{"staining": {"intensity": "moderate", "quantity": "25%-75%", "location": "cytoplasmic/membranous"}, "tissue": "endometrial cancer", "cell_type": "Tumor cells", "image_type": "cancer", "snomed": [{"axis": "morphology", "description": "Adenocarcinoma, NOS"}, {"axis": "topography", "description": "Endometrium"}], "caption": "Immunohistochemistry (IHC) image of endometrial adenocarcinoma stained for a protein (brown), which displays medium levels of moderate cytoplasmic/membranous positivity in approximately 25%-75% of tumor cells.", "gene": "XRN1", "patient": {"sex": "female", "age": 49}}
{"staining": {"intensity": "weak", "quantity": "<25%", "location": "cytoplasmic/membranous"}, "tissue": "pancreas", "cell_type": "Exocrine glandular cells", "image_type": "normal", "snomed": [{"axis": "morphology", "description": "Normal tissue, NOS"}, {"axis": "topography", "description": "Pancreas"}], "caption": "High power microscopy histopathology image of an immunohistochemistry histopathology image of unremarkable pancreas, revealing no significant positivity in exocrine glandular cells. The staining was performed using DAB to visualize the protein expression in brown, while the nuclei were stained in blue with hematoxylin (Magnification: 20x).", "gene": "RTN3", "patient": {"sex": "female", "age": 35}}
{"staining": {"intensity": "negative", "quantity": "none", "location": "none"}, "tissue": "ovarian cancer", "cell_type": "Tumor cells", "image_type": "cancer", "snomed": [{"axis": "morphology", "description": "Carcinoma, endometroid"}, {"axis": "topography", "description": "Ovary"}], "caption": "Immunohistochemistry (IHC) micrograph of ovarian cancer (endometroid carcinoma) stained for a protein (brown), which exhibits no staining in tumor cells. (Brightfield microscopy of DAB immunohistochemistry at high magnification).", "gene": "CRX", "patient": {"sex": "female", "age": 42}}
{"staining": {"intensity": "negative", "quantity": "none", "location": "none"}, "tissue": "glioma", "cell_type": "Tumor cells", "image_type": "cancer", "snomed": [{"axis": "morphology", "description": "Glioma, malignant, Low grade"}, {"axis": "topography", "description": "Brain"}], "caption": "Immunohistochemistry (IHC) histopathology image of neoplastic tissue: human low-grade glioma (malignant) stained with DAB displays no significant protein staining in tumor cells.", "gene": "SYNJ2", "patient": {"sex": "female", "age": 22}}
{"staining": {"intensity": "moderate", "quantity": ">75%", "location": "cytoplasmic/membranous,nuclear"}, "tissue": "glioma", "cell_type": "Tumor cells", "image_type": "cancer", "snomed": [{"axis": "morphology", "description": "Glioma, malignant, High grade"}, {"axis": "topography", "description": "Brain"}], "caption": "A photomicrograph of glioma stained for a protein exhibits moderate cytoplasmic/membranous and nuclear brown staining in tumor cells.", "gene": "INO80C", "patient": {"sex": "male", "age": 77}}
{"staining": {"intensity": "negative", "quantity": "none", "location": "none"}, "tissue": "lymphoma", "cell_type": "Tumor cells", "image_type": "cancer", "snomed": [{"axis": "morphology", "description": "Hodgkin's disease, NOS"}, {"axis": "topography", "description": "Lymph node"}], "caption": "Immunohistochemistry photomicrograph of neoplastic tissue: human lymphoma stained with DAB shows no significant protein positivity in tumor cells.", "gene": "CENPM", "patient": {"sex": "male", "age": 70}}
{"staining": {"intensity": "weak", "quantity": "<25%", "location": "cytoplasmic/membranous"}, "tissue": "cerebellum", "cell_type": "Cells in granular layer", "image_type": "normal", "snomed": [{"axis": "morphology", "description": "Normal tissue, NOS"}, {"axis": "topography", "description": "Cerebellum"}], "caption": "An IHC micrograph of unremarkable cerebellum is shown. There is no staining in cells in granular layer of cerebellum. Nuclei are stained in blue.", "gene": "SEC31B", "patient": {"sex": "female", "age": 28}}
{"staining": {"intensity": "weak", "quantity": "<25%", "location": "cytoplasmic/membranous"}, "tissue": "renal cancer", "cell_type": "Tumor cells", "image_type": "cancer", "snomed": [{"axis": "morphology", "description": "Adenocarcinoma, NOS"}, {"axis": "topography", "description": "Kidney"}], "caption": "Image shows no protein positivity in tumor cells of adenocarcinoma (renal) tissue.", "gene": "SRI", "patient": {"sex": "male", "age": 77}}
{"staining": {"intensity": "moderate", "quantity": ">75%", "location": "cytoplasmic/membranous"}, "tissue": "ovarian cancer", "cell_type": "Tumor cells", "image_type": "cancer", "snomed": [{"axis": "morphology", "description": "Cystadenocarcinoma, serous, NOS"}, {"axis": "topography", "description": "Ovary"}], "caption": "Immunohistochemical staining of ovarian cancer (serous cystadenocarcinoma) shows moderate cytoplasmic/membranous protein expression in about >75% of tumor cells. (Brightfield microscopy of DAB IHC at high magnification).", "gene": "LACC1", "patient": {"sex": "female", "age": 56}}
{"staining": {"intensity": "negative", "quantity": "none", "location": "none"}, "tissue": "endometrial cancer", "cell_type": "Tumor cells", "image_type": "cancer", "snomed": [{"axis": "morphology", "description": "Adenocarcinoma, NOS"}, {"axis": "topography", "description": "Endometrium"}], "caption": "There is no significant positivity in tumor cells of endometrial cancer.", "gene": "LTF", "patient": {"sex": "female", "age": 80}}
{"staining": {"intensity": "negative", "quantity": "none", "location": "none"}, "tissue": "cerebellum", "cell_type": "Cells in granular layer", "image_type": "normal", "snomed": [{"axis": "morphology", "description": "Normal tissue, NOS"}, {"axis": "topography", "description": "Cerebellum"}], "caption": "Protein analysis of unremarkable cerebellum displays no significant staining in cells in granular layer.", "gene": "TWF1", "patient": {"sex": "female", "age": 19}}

=== Task details ===
Where a line of the records contains the word "grade", copy that line.

=== Solution ===
{"staining": {"intensity": "negative", "quantity": "none", "location": "none"}, "tissue": "glioma", "cell_type": "Tumor cells", "image_type": "cancer", "snomed": [{"axis": "morphology", "description": "Glioma, malignant, Low grade"}, {"axis": "topography", "description": "Brain"}], "caption": "Immunohistochemistry (IHC) histopathology image of neoplastic tissue: human low-grade glioma (malignant) stained with DAB displays no significant protein staining in tumor cells.", "gene": "SYNJ2", "patient": {"sex": "female", "age": 22}}
{"staining": {"intensity": "moderate", "quantity": ">75%", "location": "cytoplasmic/membranous,nuclear"}, "tissue": "glioma", "cell_type": "Tumor cells", "image_type": "cancer", "snomed": [{"axis": "morphology", "description": "Glioma, malignant, High grade"}, {"axis": "topography", "description": "Brain"}], "caption": "A photomicrograph of glioma stained for a protein exhibits moderate cytoplasmic/membranous and nuclear brown staining in tumor cells.", "gene": "INO80C", "patient": {"sex": "male", "age": 77}}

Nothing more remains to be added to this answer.